═══ Data in this exercise ═══

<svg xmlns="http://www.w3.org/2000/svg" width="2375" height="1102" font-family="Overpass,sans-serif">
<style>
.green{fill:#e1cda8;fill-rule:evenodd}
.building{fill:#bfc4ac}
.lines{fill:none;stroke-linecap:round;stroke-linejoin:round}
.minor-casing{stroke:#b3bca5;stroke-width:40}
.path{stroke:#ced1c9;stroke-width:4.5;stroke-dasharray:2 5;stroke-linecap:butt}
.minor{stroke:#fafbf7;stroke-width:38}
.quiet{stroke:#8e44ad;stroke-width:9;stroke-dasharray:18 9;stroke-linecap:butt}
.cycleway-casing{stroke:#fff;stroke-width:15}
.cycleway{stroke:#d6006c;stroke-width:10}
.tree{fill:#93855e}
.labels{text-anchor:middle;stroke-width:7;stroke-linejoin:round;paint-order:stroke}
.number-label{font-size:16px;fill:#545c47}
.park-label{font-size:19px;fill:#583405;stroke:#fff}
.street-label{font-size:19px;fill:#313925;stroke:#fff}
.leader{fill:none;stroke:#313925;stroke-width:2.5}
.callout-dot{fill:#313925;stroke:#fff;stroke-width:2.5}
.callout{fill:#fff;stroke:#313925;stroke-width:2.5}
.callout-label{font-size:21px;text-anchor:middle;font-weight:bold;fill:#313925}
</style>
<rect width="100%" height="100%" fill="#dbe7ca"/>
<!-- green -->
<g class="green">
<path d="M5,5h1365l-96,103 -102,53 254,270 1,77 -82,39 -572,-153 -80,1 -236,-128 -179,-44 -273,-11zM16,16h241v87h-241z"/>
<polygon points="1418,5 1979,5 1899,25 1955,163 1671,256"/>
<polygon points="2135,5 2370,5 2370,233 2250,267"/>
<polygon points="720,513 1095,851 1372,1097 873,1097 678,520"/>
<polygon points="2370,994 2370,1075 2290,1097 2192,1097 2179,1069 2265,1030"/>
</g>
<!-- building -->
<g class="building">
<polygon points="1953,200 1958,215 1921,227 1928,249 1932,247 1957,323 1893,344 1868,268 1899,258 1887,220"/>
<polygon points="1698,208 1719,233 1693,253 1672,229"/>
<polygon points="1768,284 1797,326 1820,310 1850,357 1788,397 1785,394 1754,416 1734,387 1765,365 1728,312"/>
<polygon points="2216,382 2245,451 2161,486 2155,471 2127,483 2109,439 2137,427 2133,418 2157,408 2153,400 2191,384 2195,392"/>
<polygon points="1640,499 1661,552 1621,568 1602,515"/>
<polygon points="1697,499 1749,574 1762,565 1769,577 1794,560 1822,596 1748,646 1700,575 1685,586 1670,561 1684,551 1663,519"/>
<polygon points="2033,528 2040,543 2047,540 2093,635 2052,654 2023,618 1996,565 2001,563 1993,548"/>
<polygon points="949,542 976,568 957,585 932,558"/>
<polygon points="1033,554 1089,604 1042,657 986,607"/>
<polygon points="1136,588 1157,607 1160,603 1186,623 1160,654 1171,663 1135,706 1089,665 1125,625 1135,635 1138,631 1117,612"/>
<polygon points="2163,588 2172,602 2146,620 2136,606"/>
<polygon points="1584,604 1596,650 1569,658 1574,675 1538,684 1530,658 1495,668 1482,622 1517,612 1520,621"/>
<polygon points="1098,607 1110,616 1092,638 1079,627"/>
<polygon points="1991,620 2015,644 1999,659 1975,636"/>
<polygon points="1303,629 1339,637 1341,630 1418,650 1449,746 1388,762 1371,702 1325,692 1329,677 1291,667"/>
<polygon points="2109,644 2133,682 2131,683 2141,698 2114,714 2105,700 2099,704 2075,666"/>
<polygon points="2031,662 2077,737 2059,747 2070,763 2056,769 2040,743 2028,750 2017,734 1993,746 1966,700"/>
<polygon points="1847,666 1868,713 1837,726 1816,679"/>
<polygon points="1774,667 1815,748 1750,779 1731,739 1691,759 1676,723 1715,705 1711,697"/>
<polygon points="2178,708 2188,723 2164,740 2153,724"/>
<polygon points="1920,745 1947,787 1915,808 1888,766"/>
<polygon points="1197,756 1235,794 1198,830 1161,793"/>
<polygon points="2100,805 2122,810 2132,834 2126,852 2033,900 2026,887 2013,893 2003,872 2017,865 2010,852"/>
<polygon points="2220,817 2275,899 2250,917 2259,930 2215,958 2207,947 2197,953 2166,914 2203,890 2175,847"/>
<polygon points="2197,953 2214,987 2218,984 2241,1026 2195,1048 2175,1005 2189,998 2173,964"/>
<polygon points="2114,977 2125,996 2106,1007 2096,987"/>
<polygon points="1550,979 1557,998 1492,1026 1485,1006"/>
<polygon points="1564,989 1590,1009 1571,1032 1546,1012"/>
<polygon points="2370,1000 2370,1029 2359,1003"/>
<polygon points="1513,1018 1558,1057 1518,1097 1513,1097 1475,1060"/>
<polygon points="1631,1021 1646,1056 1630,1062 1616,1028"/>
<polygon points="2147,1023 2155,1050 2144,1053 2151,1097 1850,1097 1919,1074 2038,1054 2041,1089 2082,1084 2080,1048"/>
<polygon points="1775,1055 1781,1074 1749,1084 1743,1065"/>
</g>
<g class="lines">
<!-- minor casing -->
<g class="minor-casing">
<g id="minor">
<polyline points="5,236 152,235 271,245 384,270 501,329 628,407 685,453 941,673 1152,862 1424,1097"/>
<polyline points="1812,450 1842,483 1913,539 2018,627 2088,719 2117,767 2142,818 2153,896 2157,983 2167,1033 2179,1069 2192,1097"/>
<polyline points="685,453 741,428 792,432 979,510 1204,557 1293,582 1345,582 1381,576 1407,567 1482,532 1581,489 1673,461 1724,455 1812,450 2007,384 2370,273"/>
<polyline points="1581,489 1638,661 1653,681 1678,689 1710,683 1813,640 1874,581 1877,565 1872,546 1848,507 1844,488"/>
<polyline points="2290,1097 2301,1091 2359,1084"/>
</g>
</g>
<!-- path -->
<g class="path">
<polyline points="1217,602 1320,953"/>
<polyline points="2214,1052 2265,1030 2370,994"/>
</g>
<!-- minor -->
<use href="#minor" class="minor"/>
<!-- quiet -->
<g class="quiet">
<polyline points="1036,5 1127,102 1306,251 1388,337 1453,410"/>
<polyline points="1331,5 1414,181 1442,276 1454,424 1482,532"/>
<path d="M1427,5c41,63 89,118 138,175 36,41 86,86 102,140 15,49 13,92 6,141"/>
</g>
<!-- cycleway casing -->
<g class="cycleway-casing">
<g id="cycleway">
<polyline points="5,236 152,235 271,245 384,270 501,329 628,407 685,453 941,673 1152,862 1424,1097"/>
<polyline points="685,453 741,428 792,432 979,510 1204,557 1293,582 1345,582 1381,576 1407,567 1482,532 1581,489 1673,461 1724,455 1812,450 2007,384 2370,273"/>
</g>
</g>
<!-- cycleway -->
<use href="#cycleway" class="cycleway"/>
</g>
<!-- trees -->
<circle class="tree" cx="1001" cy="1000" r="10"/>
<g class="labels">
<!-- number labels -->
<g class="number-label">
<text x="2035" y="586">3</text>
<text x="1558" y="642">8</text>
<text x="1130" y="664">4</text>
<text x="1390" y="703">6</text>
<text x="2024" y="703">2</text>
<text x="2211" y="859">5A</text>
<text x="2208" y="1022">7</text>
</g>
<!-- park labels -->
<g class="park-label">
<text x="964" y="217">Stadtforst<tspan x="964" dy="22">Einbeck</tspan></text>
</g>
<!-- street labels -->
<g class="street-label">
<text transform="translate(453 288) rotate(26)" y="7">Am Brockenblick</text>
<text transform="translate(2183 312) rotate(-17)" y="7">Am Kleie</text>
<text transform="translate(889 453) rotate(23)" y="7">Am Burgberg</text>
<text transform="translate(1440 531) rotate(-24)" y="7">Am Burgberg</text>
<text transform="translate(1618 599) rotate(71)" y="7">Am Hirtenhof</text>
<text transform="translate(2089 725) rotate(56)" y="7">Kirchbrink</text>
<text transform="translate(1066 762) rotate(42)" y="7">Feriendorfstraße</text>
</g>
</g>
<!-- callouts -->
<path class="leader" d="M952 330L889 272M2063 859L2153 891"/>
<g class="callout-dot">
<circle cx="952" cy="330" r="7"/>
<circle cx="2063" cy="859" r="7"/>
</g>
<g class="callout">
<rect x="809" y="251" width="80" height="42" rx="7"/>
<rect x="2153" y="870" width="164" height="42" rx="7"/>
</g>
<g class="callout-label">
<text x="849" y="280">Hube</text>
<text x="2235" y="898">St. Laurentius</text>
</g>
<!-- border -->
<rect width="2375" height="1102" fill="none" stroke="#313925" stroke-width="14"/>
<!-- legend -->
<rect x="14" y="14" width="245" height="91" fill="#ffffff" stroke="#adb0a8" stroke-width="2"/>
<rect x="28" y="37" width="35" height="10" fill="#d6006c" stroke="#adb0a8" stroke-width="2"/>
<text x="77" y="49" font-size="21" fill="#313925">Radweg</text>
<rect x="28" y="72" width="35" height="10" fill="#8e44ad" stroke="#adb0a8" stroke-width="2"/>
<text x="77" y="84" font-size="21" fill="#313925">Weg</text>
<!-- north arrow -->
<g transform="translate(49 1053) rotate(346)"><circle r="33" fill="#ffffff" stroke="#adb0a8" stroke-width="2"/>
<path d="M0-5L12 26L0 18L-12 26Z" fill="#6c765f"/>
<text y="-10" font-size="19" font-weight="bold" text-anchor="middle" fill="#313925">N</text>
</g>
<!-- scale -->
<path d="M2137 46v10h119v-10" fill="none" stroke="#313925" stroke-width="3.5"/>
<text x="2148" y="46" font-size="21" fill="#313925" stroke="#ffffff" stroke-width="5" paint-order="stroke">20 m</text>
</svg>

═══

Required action:
Wherever the word "linejoin" occurs in the data above, copy the line it sits in.

Result:
.lines{fill:none;stroke-linecap:round;stroke-linejoin:round}
.labels{text-anchor:middle;stroke-width:7;stroke-linejoin:round;paint-order:stroke}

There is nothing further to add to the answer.